▶ What you need to do
Only the lines from the one with "fx_px: 1089" through the last line of the records below belong in your answer, reproduced exactly and with the pictures left out.

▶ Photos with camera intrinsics
——————

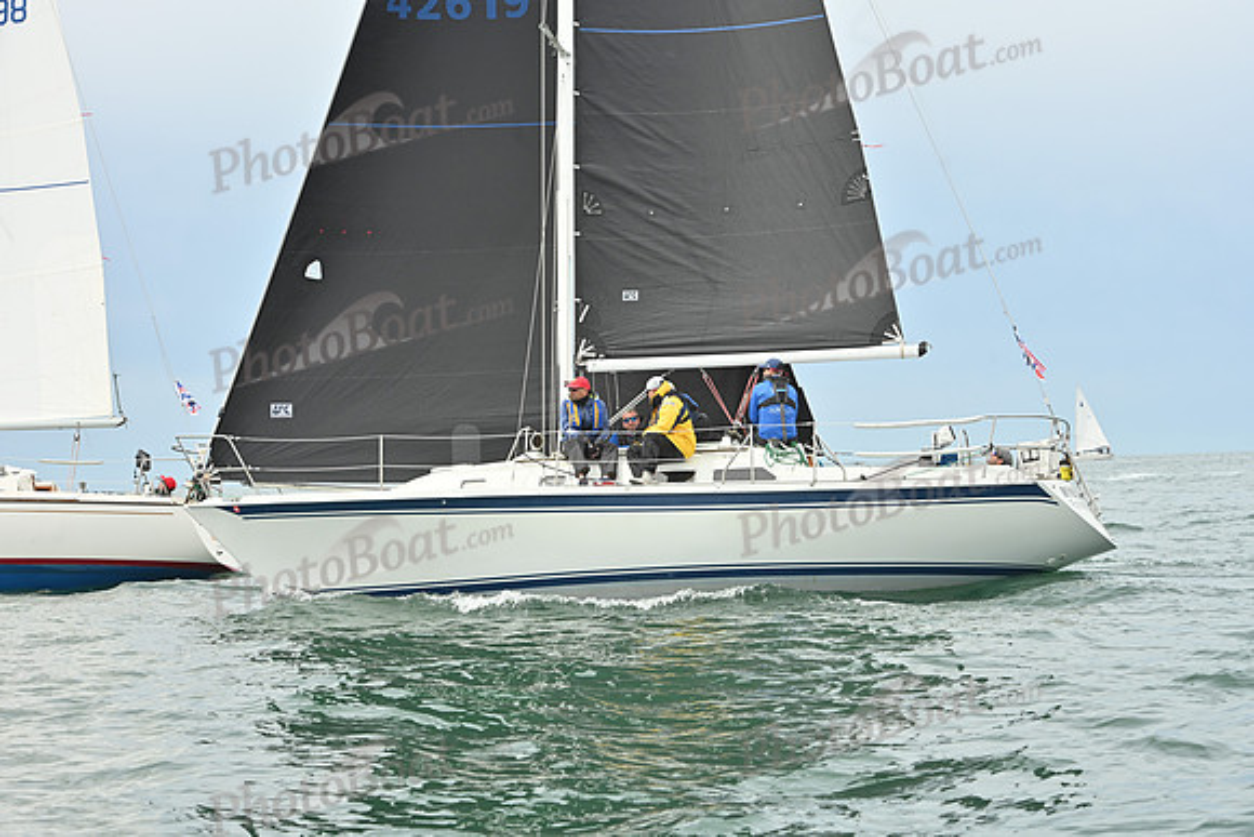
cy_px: 418
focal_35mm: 90
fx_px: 3136
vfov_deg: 15.2
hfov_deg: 22.6
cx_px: 627
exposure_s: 1/800
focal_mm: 90
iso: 320
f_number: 9
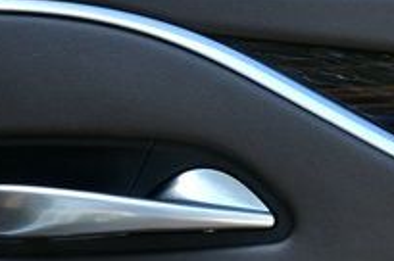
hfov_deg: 16.9
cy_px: 647
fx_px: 1311
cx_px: 325
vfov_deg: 9.9
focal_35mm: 120
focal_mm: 16
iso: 100
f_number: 5
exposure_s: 1/100
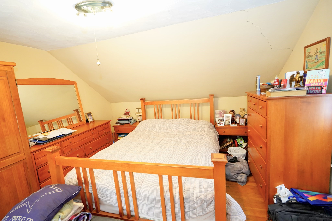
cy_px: 110
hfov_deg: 96.7
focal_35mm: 16
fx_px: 148
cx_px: 166
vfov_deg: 73.7
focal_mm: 16
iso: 4000
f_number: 4
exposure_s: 1/60
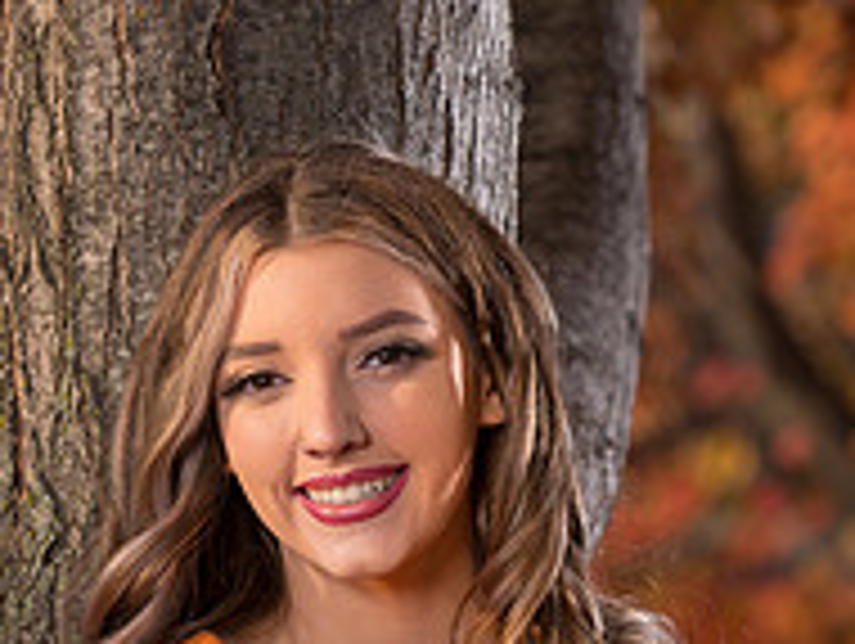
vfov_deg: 3.3
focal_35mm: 457
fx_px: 11302
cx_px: 461
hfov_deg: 4.3
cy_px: 719
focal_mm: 130
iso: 50
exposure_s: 1/250
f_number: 4.5
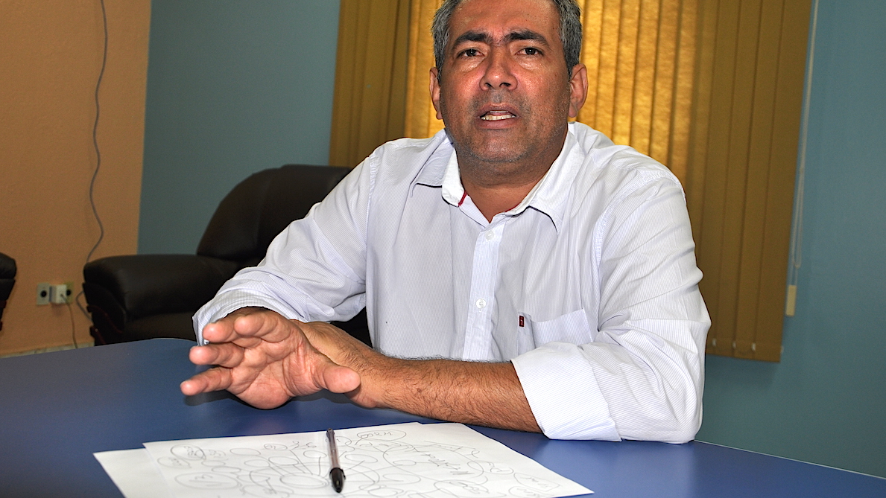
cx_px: 442
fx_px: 893
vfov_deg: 31.2
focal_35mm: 38
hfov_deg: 52.8
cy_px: 233
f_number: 3.8
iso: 200
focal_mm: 24
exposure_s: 1/60
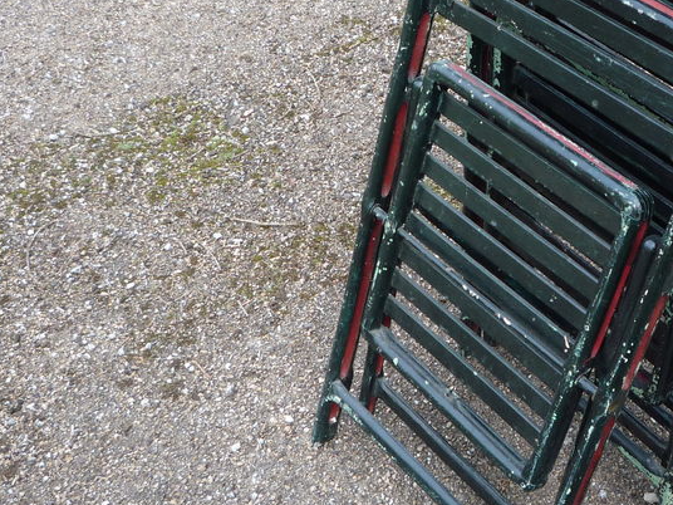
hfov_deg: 33.9
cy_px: 205
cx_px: 478
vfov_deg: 26.1
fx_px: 1089
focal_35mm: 56
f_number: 3.5
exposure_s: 1/100
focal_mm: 5.2
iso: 100
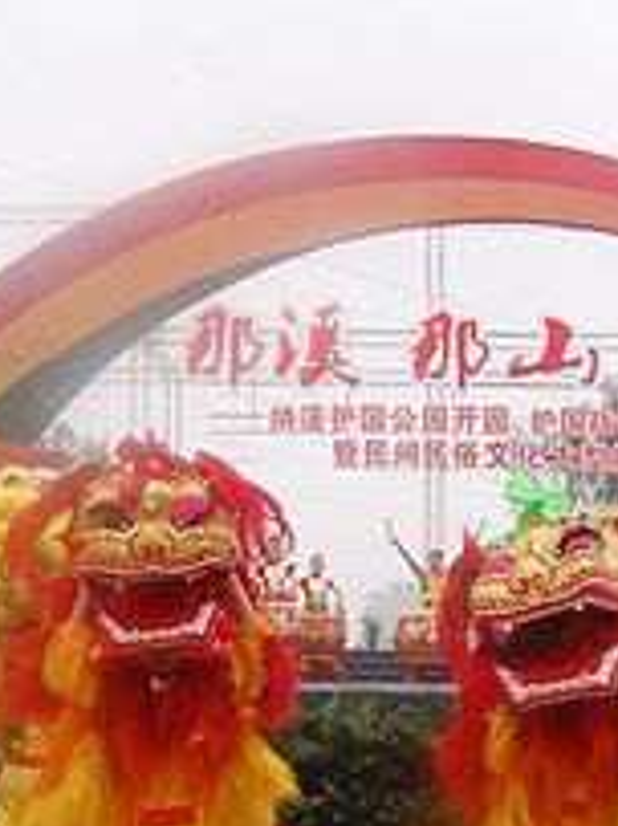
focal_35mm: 64
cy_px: 667
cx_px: 374
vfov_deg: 29.6
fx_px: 1525
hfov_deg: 22.9
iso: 800
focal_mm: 18
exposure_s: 1/160
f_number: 6.3
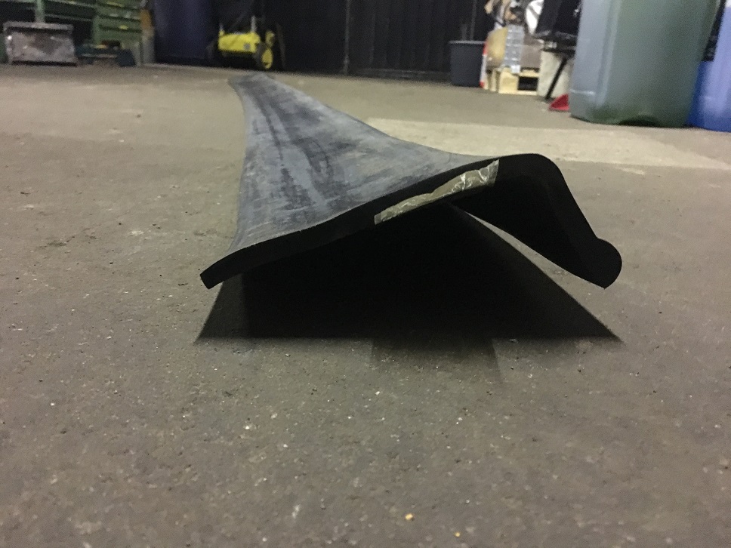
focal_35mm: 29
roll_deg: -4.3
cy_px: 274
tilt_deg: -18.7
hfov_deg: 61.7
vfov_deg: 48.2
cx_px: 366
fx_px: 612
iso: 640
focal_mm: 4.15
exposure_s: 1/17
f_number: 2.2
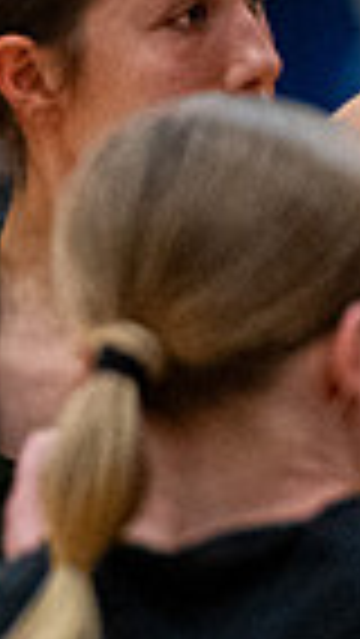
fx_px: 18221
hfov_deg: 1.1
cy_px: 278
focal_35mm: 1075
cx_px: 1051
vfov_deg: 2.0
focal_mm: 200
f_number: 2.8
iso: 5000
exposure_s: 1/1000
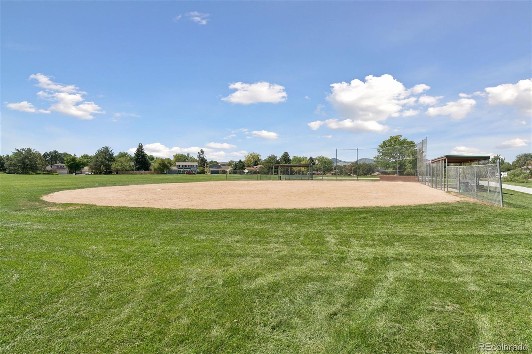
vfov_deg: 64.5
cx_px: 266
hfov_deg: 86.9
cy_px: 177
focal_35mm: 19
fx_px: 281
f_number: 9
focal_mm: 19
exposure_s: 1/1000
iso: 400
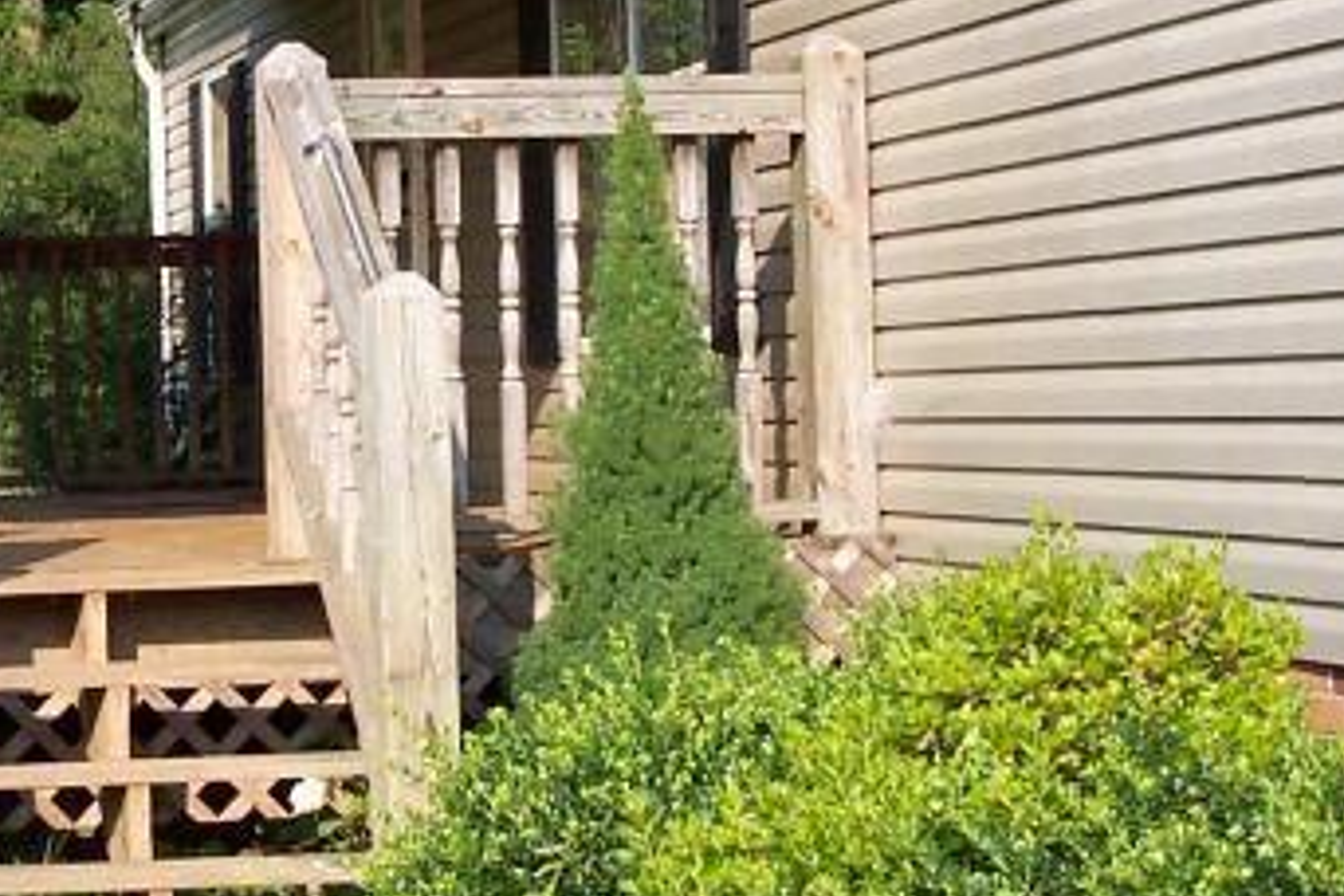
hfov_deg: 20.1
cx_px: 212
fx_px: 3733
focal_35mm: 100
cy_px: 350
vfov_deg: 13.7
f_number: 4.8
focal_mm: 8
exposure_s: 1/350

——————

▶ Exercise response
fx_px: 1089
focal_35mm: 56
f_number: 3.5
exposure_s: 1/100
focal_mm: 5.2
iso: 100
focal_35mm: 64
cy_px: 667
cx_px: 374
vfov_deg: 29.6
fx_px: 1525
hfov_deg: 22.9
iso: 800
focal_mm: 18
exposure_s: 1/160
f_number: 6.3
focal_35mm: 29
roll_deg: -4.3
cy_px: 274
tilt_deg: -18.7
hfov_deg: 61.7
vfov_deg: 48.2
cx_px: 366
fx_px: 612
iso: 640
focal_mm: 4.15
exposure_s: 1/17
f_number: 2.2
fx_px: 18221
hfov_deg: 1.1
cy_px: 278
focal_35mm: 1075
cx_px: 1051
vfov_deg: 2.0
focal_mm: 200
f_number: 2.8
iso: 5000
exposure_s: 1/1000
vfov_deg: 64.5
cx_px: 266
hfov_deg: 86.9
cy_px: 177
focal_35mm: 19
fx_px: 281
f_number: 9
focal_mm: 19
exposure_s: 1/1000
iso: 400
hfov_deg: 20.1
cx_px: 212
fx_px: 3733
focal_35mm: 100
cy_px: 350
vfov_deg: 13.7
f_number: 4.8
focal_mm: 8
exposure_s: 1/350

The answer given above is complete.